Voluntary payment clause: No insured will, except at that insured’s own cost, voluntarily make a payment, assume any obligation, or incur any expense other than for first aid, without our consent.

No-action clause: No person or organization has a right under this Coverage Part: . . . to sue us on this Coverage Part unless all of its terms have been fully complied with.

Id. at *5 (citations omitted).

During construction of the facility’s 18-story glass atrium, a structural component failed (the collapse), causing significant damage and contributing to a delay in completion. After the project was finished in 2008, PTJV and Gaylord sued one another for various damages and unpaid bills. PTJV and Gaylord settled their respective suits on November 26, 2008, for a $42.3 million payment from Gaylord to PTJV and a $26.16 million credit from PTJV to Gaylord. PTJV did not seek or obtain ACE’s consent prior to settlement.

Several months after PTJV and Gaylord settled their respective claims, on May 6, 2009, PTJV notified ACE of ACE’s potential liability for costs associated with the collapse and repair of the atrium. ACE declined to provide coverage for the damage from the collapse or for PTJV’s settlement with Gaylord, and PTJV filed suit. On October 23, 2012, the district court granted ACE’s motion for summary judgment, and PTJV appealed.

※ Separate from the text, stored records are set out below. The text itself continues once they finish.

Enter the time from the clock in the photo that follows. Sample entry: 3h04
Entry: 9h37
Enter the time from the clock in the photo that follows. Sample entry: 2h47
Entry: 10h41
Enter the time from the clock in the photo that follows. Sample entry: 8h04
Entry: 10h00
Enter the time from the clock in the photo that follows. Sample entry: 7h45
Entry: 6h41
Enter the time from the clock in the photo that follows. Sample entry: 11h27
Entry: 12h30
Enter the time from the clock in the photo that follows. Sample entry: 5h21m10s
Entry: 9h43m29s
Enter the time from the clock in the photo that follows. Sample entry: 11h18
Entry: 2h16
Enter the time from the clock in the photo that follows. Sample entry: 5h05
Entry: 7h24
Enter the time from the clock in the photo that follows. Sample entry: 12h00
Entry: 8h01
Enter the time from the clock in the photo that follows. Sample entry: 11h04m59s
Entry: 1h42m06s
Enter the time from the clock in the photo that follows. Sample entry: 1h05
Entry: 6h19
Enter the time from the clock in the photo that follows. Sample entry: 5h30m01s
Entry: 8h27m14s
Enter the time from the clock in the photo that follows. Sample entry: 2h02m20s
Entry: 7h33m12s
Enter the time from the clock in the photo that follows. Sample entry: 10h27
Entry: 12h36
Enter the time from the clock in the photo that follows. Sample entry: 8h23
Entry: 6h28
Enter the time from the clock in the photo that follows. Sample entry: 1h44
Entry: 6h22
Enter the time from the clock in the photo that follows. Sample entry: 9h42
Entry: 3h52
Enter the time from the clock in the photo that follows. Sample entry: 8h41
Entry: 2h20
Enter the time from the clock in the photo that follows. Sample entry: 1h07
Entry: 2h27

In analyzing the case, the court agreed with ACE’s characterization, and held that it ultimately turned on the question of “whether the insured . . . can unilaterally settle a construction defect case . . . , present the settlement to its liability insurer as a fait accompli, and obtain indemnification” despite failing to seek the insurer’s approval, as required by the terms of the relevant policies. Id. (citation omitted) (textual omissions in original). As such, the court held that the case boiled down to “simple contract interpretation[,]” and ruled for ACE according to the plain language of the policy. Id. at *4.

In choosing to apply the plain language of the policy, the court rejected PTJV’s argument that Maryland state law1 required an insurer to suffer “actual prejudice” before denying coverage in a case where the insured failed to give the insurer requisite notice of a claim. See id. at *5 (citing Maryland Code § 19-110). Relying on Phillips Way, Inc. v. American Equity Ins. Co., 795 A.2d 216 (Md. Ct. Spec. App. 2002), the court here held that the no-action and voluntary payments provisions of the policies at issue constituted “conditions precedent to PTJV’s ability to obtain coverage.” Perini, 2013 WL 6570947, at *6. The court reasoned that, “because PTJV did not meet the condition precedent in the no-action clause (that is, it did not obtain consent before settlement), it cannot now sue ACE.” Id. at *7. The court held that Maryland Code § 19-110 did not apply to contractual requirements that an insured obtain its insurer’s consent before settling a covered claim. Id. Moreover, the court held that even if breaching the voluntary payments provision fell under the rubric of a “cooperation clause” for purposes of Maryland Code § 19-110, ACE had been prejudiced as a matter of law by the insured’s presentation of an already-consummated settlement agreement to ACE. Id. at *7-8. Any decision to the contrary, the court held, would assign the insurer “the impossible burden . . . of showing collusion or demonstrating, after the fact, the true worth of a settled claim.” Id. (citation omitted).

Perini stands for the proposition that an insured settles an underlying claim without its liability insurer’s consent at its own peril. This is particularly true where, as in Perini, the insurer is not even presented with a claim until the underlying liability has been settled. Insureds should be wary of the possibility that they can vitiate their insurance coverage by not respecting the insurer’s rights as set forth in the relevant insurance policies.